GESELECTEERDE TEKST:
§ §

ECLI:NL:GHARN:2002:AE4964
Gerechtshof Arnhem
- Eerste aanleg - enkelvoudig
- J.P.M. Kooijmans
- J.M. Sitsen
- Rechtspraak.nl
Aftrekbaarheid van een gift aan een buitenlandse instelling in het kader van de inkomstenbelasting
In deze zaak heeft het Gerechtshof Arnhem op 21 mei 2002 uitspraak gedaan over de aftrekbaarheid van een gift die belanghebbende heeft gedaan aan een buitenlandse instelling, de Chengetai school voor gehandicapte kinderen in Zimbabwe. Belanghebbende had in zijn aangifte inkomstenbelasting voor het jaar 1998 een bedrag van ƒ 4.726 als aftrekbare gift opgevoerd. De Inspecteur van de Belastingdienst heeft deze aftrekpost niet aanvaard, omdat de gift zou zijn gedaan aan een niet in Nederland gevestigde instelling. Het Hof heeft de relevante wetgeving, met name artikel 47 van de Wet op de inkomstenbelasting 1964, in overweging genomen, waarin staat dat een aftrekbare gift moet zijn gedaan aan een in Nederland gevestigde charitatieve instelling.
Het Hof heeft echter geoordeeld dat de schenking, mits aan de overige voorwaarden voldaan is, onder de giften als bedoeld in artikel 47 van de Wet kan worden begrepen. De brief van belanghebbende aan het Rode Kruis en de daaropvolgende correspondentie zijn door het Hof zodanig uitgelegd dat er een overeenkomst van schenking tot stand is gekomen. Aangezien de Vereniging van het Nederlandse Rode Kruis een in Nederland gevestigde charitatieve instelling is en de gift met schriftelijke bescheiden is gestaafd, concludeerde het Hof dat de gift aftrekbaar is.

§ §

VERSTREKTE GEGEVENS:

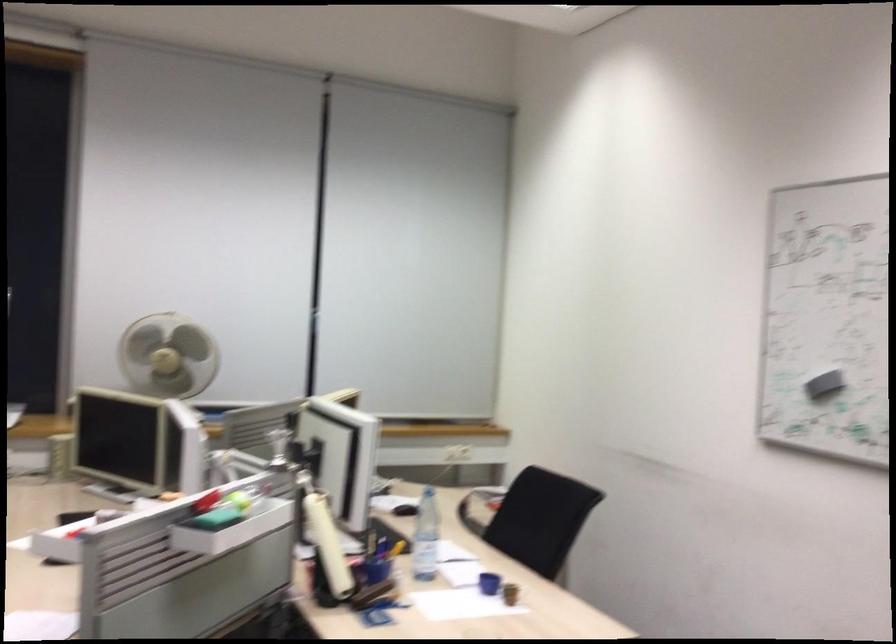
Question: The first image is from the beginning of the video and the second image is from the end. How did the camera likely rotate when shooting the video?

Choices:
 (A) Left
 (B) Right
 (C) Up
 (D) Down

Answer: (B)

§ §

UW OPDRACHTEN:
- 1) Herhaal letterlijk het gedeelte van de geselecteerde tekst dat begint bij "Het Hof heeft echter" en eindigt bij "gift aftrekbaar is.".
- 2) Beantwoord aan de hand van de geselecteerde tekst de volgende vragen.
(a) Op welke datum heeft het Gerechtshof Arnhem uitspraak gedaan?
(b) Welk bedrag had belanghebbende voor het jaar 1998 als aftrekbare gift opgevoerd?
(c) Welke in Nederland gevestigde charitatieve instelling noemt het Hof in zijn conclusie?
De gegevens vormen afzonderlijk materiaal en staan los van de geselecteerde tekst.

ANTWOORDEN OPDRACHTEN:
- 1)
Het Hof heeft echter geoordeeld dat de schenking, mits aan de overige voorwaarden voldaan is, onder de giften als bedoeld in artikel 47 van de Wet kan worden begrepen. De brief van belanghebbende aan het Rode Kruis en de daaropvolgende correspondentie zijn door het Hof zodanig uitgelegd dat er een overeenkomst van schenking tot stand is gekomen. Aangezien de Vereniging van het Nederlandse Rode Kruis een in Nederland gevestigde charitatieve instelling is en de gift met schriftelijke bescheiden is gestaafd, concludeerde het Hof dat de gift aftrekbaar is.

- 2)
(a) Op 21 mei 2002.
(b) ƒ 4.726.
(c) De Vereniging van het Nederlandse Rode Kruis.